The data »

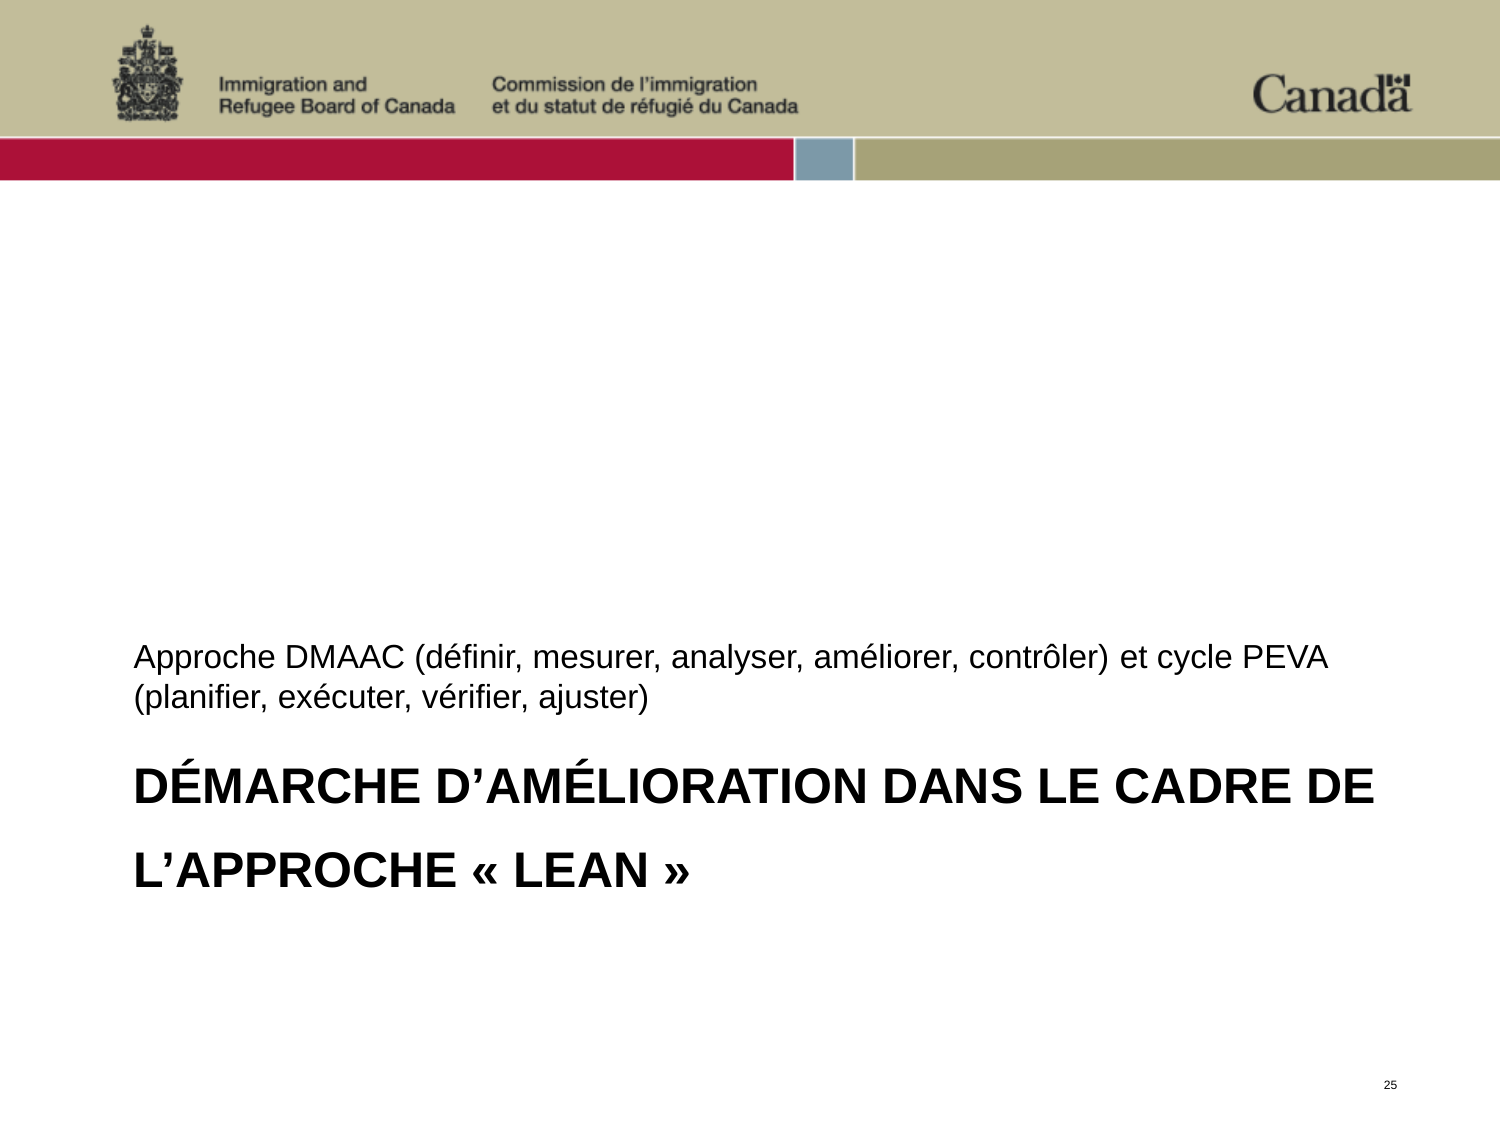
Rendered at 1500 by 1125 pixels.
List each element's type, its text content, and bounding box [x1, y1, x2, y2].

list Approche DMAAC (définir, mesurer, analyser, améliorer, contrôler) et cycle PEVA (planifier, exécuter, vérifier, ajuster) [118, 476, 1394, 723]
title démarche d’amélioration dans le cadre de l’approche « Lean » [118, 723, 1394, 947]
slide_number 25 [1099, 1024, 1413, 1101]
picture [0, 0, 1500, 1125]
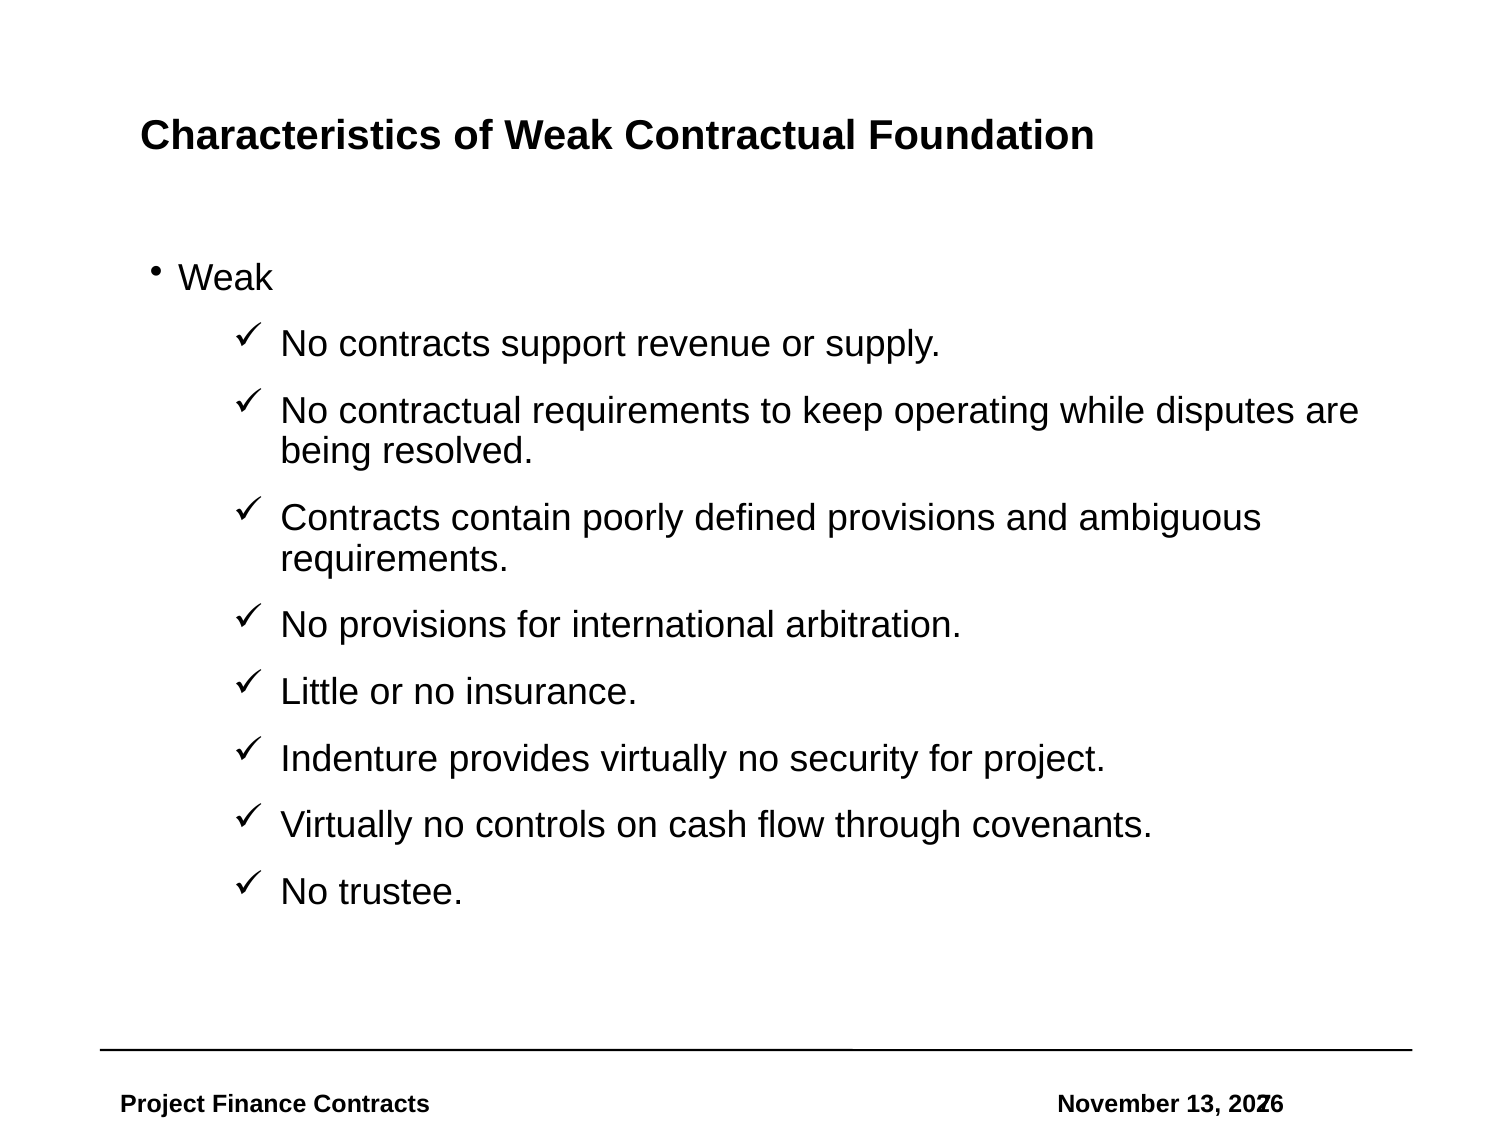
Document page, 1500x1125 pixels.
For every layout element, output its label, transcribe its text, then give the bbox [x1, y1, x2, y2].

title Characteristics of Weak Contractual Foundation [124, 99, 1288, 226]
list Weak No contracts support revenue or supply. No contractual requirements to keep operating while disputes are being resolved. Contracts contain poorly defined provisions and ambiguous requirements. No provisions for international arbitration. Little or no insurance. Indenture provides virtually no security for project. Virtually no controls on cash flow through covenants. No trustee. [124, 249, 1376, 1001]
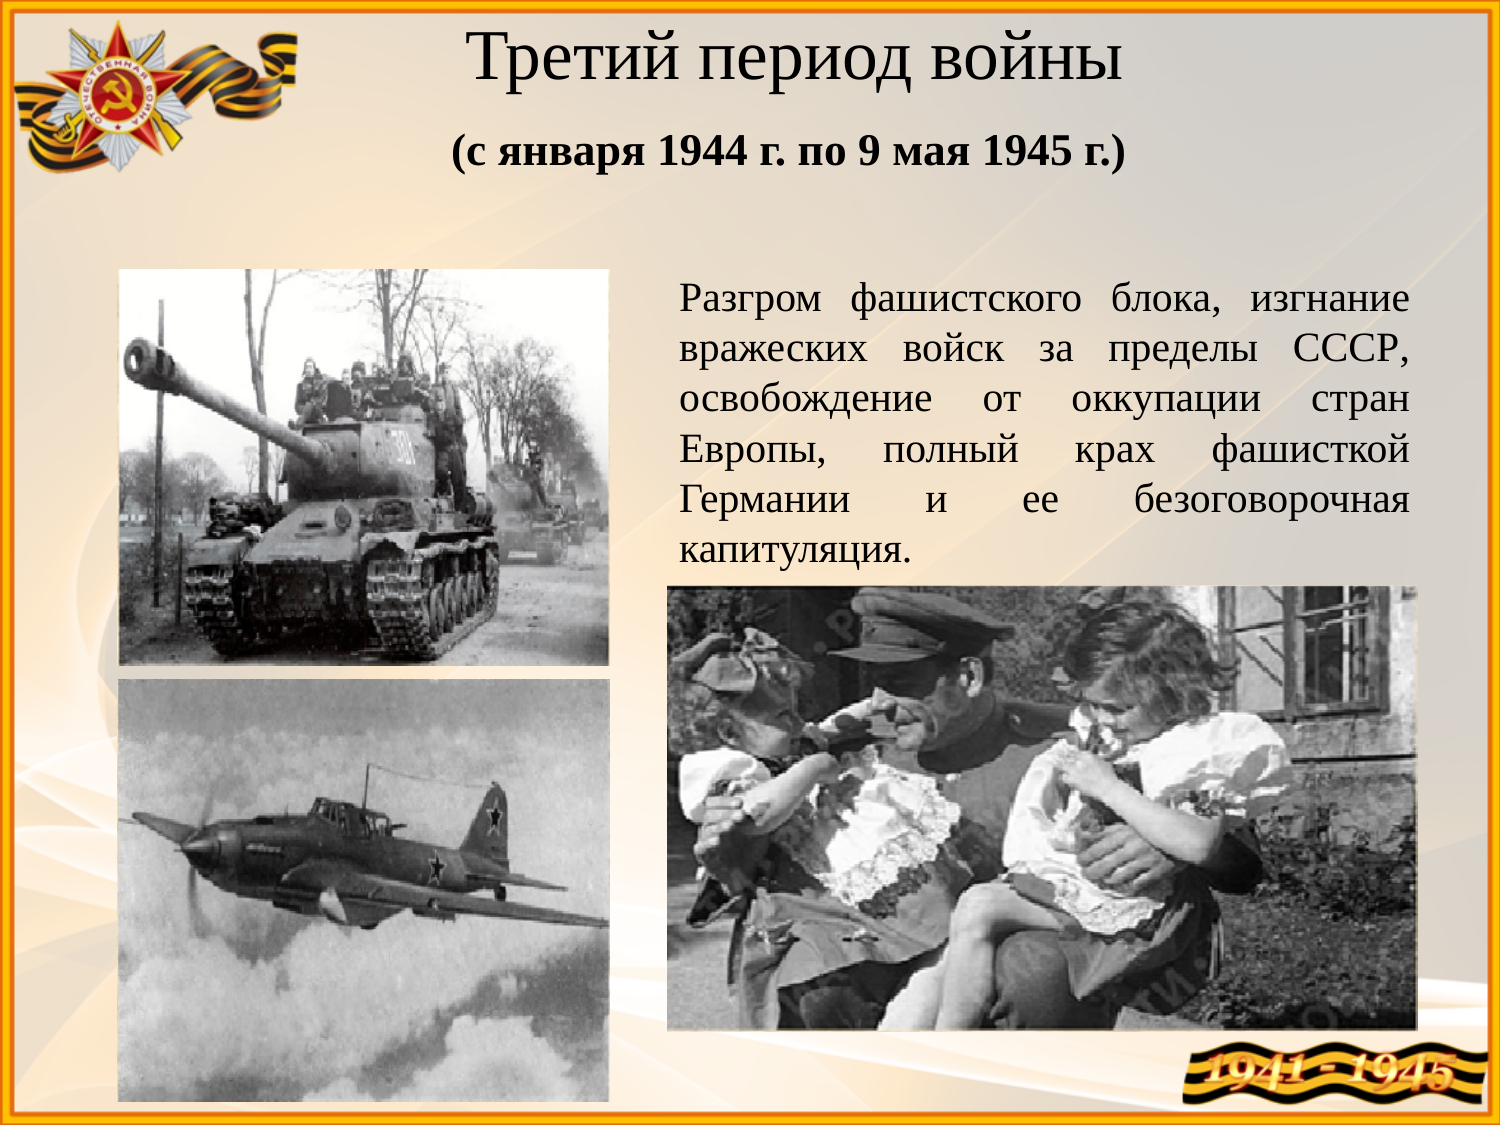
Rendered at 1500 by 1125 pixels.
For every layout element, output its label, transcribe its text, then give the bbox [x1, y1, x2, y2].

Work to be completed » Each line of the data should be printed again exactly. Please leave pictures out.

Exercise solution »
Rendered at 1500 by 1125 pixels.
List each element's type, its text content, and bounding box [x1, y1, x2, y2].

list Approche DMAAC (définir, mesurer, analyser, améliorer, contrôler) et cycle PEVA (planifier, exécuter, vérifier, ajuster) [118, 476, 1394, 723]
title démarche d’amélioration dans le cadre de l’approche « Lean » [118, 723, 1394, 947]
slide_number 25 [1099, 1024, 1413, 1101]
picture [0, 0, 1500, 1125]
Document page, 1500x1125 pixels.
For every layout element, output its label, transcribe its text, then give the bbox [x1, y1, x2, y2].

title Characteristics of Weak Contractual Foundation [124, 99, 1288, 226]
list Weak No contracts support revenue or supply. No contractual requirements to keep operating while disputes are being resolved. Contracts contain poorly defined provisions and ambiguous requirements. No provisions for international arbitration. Little or no insurance. Indenture provides virtually no security for project. Virtually no controls on cash flow through covenants. No trustee. [124, 249, 1376, 1001]
Rendered at 1500 by 1125 pixels.
For every layout element, output its label, transcribe its text, then give the bbox [x1, y1, x2, y2].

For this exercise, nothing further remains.